Późnym popołudniem kroplówka jest podłączona i działa. Ale wtedy żona chce wejść do wanny. Kroplówka jest zmniejszana, co skutkuje tym, że skurcze prawie znowu ustają. Więc musimy zacząć od nowa. Oboje jesteśmy już dość niecierpliwi. Trzymam się z daleka. Moja żona nie spała od kilku dni z powodu skurczów, jest zmęczona i wyczerpana i nie potrzebuje, żebym jej oddychał w kark.
Witamy na świecie
Zbliża się północ, a od odejścia wód minęło już ponad dobę. Skurcze znów się zaczynają, a córka numer trzy jest na drodze na zewnątrz z brzucha mamy. Trzymam się ładnie przy wezgłowiu i oferuję zimne kompresy na czoło, ponieważ nie mam zamiaru zepsuć sobie życia seksualnego w przyszłości.
Żona toczy dzielną walkę, ale jest bliska poddania się, gdy położna stwierdza, że jest mniej otwarta niż wcześniej. To cios prosto w twarz. Wymaga to wielu przekonywań z mojej i położnej strony, zanim żona znów wróci do formy, ale działa. Nagle wszystko przyspiesza, i teraz trzeba naciskać. Uważnie obserwuję zegar na moim telefonie, ponieważ zegar w salonie nie działa. Stoimy na krawędzi dwóch dat, a ja naprawdę chcę wiedzieć, którego dnia moja córka faktycznie się urodzi.
W końcu to się dzieje. Moja trzecia córka wychodzi na wolność. Jest mała i cicha, szybko trafia do swojej matki. Jest idealna. Pojawia się łza.
Czerwona fala
Najgorsze już za nami, a teraz mamy kolejną idealną małą córkę. Jednak łożysko również musi wyjść, co się dzieje, i nie pamiętam, żeby spojrzeć, ponieważ wiele razy żałowałem, że spojrzałem ostatnim razem – to nie jest ładny widok.
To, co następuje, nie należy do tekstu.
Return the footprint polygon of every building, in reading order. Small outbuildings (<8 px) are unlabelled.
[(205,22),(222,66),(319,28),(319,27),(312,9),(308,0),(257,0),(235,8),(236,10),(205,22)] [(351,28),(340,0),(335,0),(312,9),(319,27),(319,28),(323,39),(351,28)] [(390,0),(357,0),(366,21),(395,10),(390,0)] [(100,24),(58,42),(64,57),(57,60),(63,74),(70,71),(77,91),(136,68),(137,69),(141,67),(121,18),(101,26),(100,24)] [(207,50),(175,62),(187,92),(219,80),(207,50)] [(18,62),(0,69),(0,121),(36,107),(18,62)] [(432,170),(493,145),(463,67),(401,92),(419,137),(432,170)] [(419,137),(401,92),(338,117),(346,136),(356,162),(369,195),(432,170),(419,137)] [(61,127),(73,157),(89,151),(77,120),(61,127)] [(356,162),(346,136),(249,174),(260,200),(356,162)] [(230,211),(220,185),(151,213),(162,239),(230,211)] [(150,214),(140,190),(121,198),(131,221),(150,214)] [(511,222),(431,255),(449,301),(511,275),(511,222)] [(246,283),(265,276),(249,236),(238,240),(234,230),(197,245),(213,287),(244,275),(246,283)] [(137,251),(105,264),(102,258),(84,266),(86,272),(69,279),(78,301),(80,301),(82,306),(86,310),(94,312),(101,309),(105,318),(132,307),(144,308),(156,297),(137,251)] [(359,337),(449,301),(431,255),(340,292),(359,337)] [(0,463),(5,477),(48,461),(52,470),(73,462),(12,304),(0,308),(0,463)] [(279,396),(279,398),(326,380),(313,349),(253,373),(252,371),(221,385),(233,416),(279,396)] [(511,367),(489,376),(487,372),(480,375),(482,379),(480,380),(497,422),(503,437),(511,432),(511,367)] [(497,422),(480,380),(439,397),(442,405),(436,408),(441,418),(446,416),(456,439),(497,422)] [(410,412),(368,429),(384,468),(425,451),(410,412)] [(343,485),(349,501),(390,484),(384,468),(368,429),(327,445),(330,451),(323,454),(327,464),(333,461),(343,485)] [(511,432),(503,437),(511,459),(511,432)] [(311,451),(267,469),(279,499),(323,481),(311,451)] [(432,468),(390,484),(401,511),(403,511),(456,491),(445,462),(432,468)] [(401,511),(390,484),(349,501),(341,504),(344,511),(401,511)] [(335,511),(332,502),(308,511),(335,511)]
Jednak nie tylko łożysko wychodzi. Nagle wylewa się strumień krwi, a położna i pielęgniarka nagle mają pełne ręce roboty. Krążą jak nieme ninje i szepczą do siebie. Czuję, że nie wszystko jest w porządku, ale decyduję się skupić na mojej małej córce i zmęczonej żonie. Okazuje się, że żona straciła 1,9 litra krwi, ale krwawienie ustało i nie ma potrzeby żadnej operacji. Zatem wszystko jest teraz w najlepszym porządku, a ja znów zostałem ojcem małej idealnej dziewczynki. Witaj na świecie.